_Complete the following_
**a.** From the footnotes on TMAO, rewrite the part that opens with the words containing "Model 1 adjusted" and closes with "insulin, metabolite, and covariate measurements.", substituting "total caloric intake" for "total energy intake".
**b.** Using the footnotes on TMAO, explain in one to three sentences what the GMR compares and how it was obtained.

Provided text section start

Abbreviations: GMR, geometric mean ratio; ISI, insulin sensitivity index; NA, not applicable; TMAO, trimethylamine N-oxide.

SI conversion factors: To convert glucose to mmol/L, multiply by 0.0555.

a

Model 1 adjusted for age, sex, race, site, educational attainment, income, body mass index, waist circumference, smoking, physical activity, systolic blood pressure, hypertension, low-density lipoprotein cholesterol level, coronary heart disease, animal-sourced food consumption, and total energy intake. Model 2 additionally adjusted for estimated glomerular filtration rate.

b

Compares each of the 4 higher metabolite quintiles with the lowest (reference) quintile. The GMR was obtained in cross-sectional analyses, using generalized estimating equations in models with serial insulin, metabolite, and covariate measurements.

c

Indicates mean difference in plasma glucose level comparing each of the 4 higher metabolite quintiles with the lowest (reference) quintile. The mean differences were obtained in cross-sectional analyses using generalized estimating equations in models with serial glucose, metabolite, and covariate measurements.

d

Indicates mean difference in plasma Gutt ISI comparing each of the 4 higher metabolite quintiles with the lowest (reference) quintile. The mean differences were obtained in cross-sectional analyses using generalized estimating equations in models with serial Gutt ISI, metabolite, and covariate measurements.

Provided text section end
Excerpted records section start

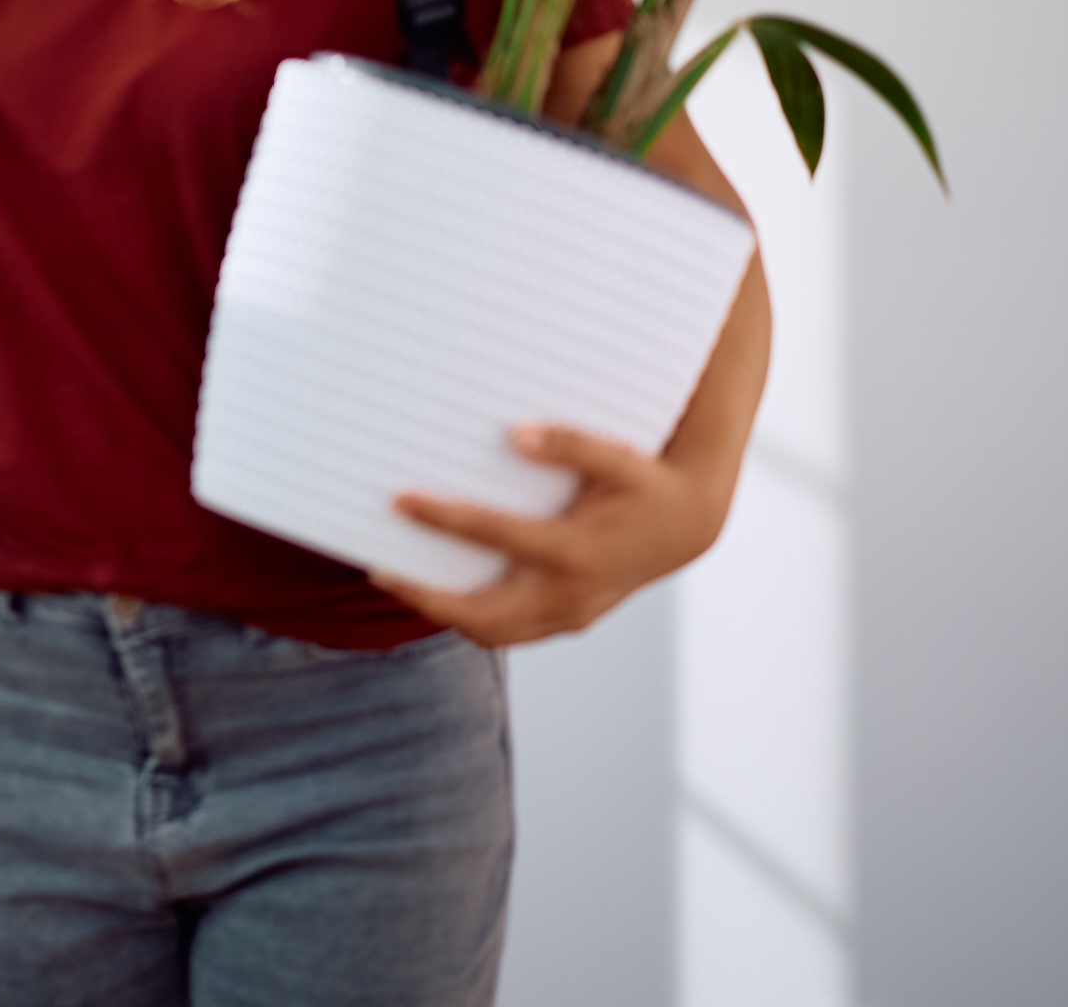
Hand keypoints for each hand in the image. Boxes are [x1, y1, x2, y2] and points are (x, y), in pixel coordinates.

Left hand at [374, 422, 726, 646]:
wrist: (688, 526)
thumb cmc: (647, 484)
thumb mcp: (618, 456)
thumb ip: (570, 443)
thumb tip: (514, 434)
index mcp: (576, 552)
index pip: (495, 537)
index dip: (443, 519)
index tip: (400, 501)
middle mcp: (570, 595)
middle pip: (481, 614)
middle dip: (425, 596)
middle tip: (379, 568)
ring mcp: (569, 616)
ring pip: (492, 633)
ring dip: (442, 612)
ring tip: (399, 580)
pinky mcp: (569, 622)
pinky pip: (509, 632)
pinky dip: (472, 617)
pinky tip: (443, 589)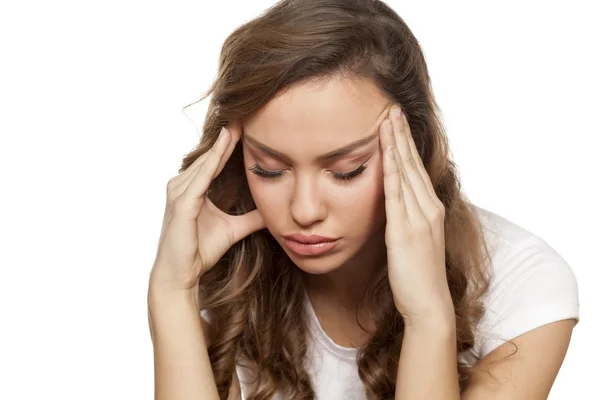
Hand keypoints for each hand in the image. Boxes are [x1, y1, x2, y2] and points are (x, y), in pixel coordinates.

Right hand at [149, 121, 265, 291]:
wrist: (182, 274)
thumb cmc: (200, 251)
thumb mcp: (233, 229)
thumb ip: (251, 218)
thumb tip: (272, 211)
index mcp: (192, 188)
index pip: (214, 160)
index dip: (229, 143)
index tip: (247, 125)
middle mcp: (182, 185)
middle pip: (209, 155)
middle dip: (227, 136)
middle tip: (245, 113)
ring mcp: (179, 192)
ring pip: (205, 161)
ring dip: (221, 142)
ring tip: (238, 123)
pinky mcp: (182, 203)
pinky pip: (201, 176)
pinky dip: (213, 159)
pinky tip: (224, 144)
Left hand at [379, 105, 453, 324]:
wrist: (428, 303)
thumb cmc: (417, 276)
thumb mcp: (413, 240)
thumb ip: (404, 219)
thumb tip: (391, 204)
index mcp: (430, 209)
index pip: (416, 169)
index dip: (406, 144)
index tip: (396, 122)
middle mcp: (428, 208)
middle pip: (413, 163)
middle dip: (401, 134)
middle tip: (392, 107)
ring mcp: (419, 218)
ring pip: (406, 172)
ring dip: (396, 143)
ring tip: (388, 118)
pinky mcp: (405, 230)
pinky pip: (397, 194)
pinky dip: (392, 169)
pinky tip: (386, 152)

Excerpted records section end

_Solutions_
**a.**
Model 1 adjusted for age, sex, race, site, educational attainment, income, body mass index, waist circumference, smoking, physical activity, systolic blood pressure, hypertension, low-density lipoprotein cholesterol level, coronary heart disease, animal-sourced food consumption, and total caloric intake. Model 2 additionally adjusted for estimated glomerular filtration rate.

b

Compares each of the 4 higher metabolite quintiles with the lowest (reference) quintile. The GMR was obtained in cross-sectional analyses, using generalized estimating equations in models with serial insulin, metabolite, and covariate measurements.

**b.** The GMR compares each of the 4 higher metabolite quintiles with the lowest quintile, which serves as the reference. It was obtained in cross-sectional analyses using generalized estimating equations in models with serial insulin, metabolite, and covariate measurements.